Arrange every line of the entries below as a Markdown table with the columns No. and Line, giving each line a row number and leaving out blank lines.

+++

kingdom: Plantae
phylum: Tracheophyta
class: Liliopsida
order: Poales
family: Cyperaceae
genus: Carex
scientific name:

+++

• [Expected output]
| No. | Line |
|---|---|
| 1 | kingdom: Plantae |
| 2 | phylum: Tracheophyta |
| 3 | class: Liliopsida |
| 4 | order: Poales |
| 5 | family: Cyperaceae |
| 6 | genus: Carex |
| 7 | scientific name: |